Rajabi’s journey started as an 8-year-old girl in Iran. “I was wakened and told that we had to go,” she said. “We got in a car, went on a flight and never saw my country again.”

The family first moved to Germany, then France and Canada, before finally settling in the United States. Rajabi said she failed her first-grade reading entrance exam, was overweight, and had to learn a new language with each move.

“I was unattractive and socially awkward. I was the perfect target for bullies,” she said, but she overcame these obstacles and now speaks four languages, reflecting the encouragement she received from her father, who told her that “Life is 10 percent of what happens, the other 90 percent is how you react.”

Rajabi entered the Air Force ROTC program at Loyal Marymount University graduating with a bachelor’s degree in electrical engineering in 1992, and her master’s degree in the same subject from USC in 1997.

Marjan Rajabi attended NASA's space camp with the idea of becoming an astronaut. Photo courtesy Marjan Rajabi
Marjan Rajabi attended NASA’s space camp with the idea of becoming an astronaut.
Photo courtesy Marjan Rajabi

She became a cadet in the U.S. Air Force, flew in a military fighter aircraft and completed parachute training.

“I attended Space Academy for adults which is part of the U.S. Space Camp operated by the U.S. Space and Rocket Center in Huntsville Alabama,” Rajabi said, noting the week-long program included living in a simulated-space habitat, mission specialist training, underwater astronaut training (requiring SCUBA certification), and training on astronaut simulators, including the 1/6th gravity chair and Multi-Axis Trainer. “When I became a mom, I decided not to pursue the astronaut track.”
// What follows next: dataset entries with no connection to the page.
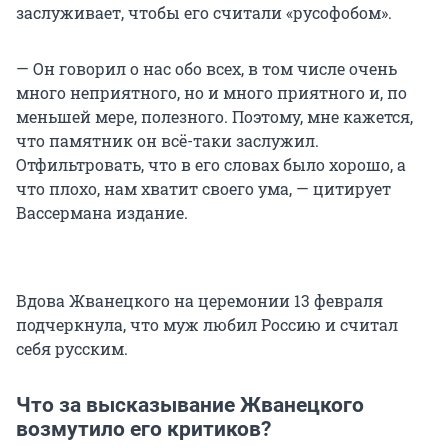
заслуживает, чтобы его считали «русофобом».
— Он говорил о нас обо всех, в том числе очень
много неприятного, но и много приятного и, по
меньшей мере, полезного. Поэтому, мне кажется,
что памятник он всё-таки заслужил.
Отфильтровать, что в его словах было хорошо, а
что плохо, нам хватит своего ума, — цитирует
Вассермана издание.
Вдова Жванецкого на церемонии 13 февраля
подчеркнула, что муж любил Россию и считал
себя русским.
Что за высказывание Жванецкого
возмутило его критиков?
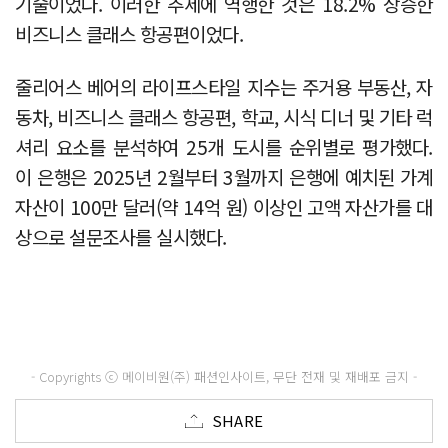
기술이었다. 이러한 추세에 역행한 것은 18.2% 상승한
비즈니스 클래스 항공편이었다.
줄리어스 베어의 라이프스타일 지수는 주거용 부동산, 자
동차, 비즈니스 클래스 항공편, 학교, 시식 디너 및 기타 럭
셔리 요소를 분석하여 25개 도시를 순위별로 평가했다.
이 은행은 2025년 2월부터 3월까지 은행에 예치된 가계
자산이 100만 달러(약 14억 원) 이상인 고액 자산가를 대
상으로 설문조사를 실시했다.
- Copyrights ⓒ 메이비원(주) 패션인사이트, 무단 전재 및 재배포 금지 -
SHARE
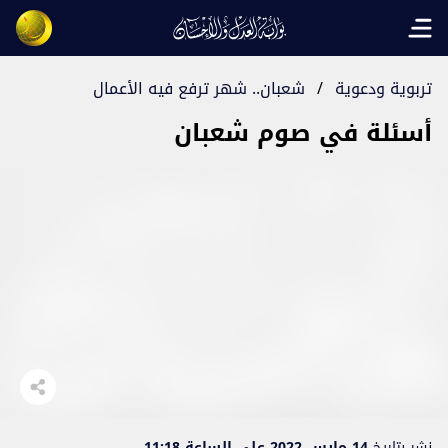
Open main menu
تربوية ودعوية
/
شعبان.. شهر ترفع فيه الأعمال
أسئلة في صوم شعبان
نشر بتاريخ
14 مارس 2022 على الساعة 11:18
In 2000, Rajabi married Ramin Faramarzi and they moved to Pacific Palisades three years later.

After her cancer diagnosis and surgery in 2014, Rajabi said, “I began to listen more closely to my heart versus always being driven by the mind. That event taught me to live life passionately and honor my desires with a sense of urgency. It also taught me to take risks in life to break routines, to muster courage in the face of hesitation, and to stop judging others and myself.”

On a whim, she looked up the Ms. America Pageant on the Internet last December. “This pageant places an emphasis on inner and outer beauty and community service,” Rajabi said. “Being an introvert and private person, the pageant was a perfect vehicle to help me expand myself, push the envelope and go outside my comfort zone. I followed my heart and applied.”

Once she paid the registration fee and was interviewed, she was accepted as Ms. California Regional.

Rajabi broadened her community volunteer efforts by joining Meals on Wheels, serving meals at Midnight Mission on Skid Row, visiting rehabilitation centers, supporting charity fundraisers and speaking to local groups about her platform: “Strug- gle to Strength—Overcoming Challenges in Life.”

She walked in the Palisades Fourth of July parade as Ms. California Regional 2016— supporting the local Girl Scout troops. (One of her daughters is a Girl Scout).

“In hindsight, I didn’t join a beauty pageant, I engaged in a life journey,” Rajabi said. “I have done more in the last five months in terms of community service and stretching myself to connect with others than I’ve done in years.”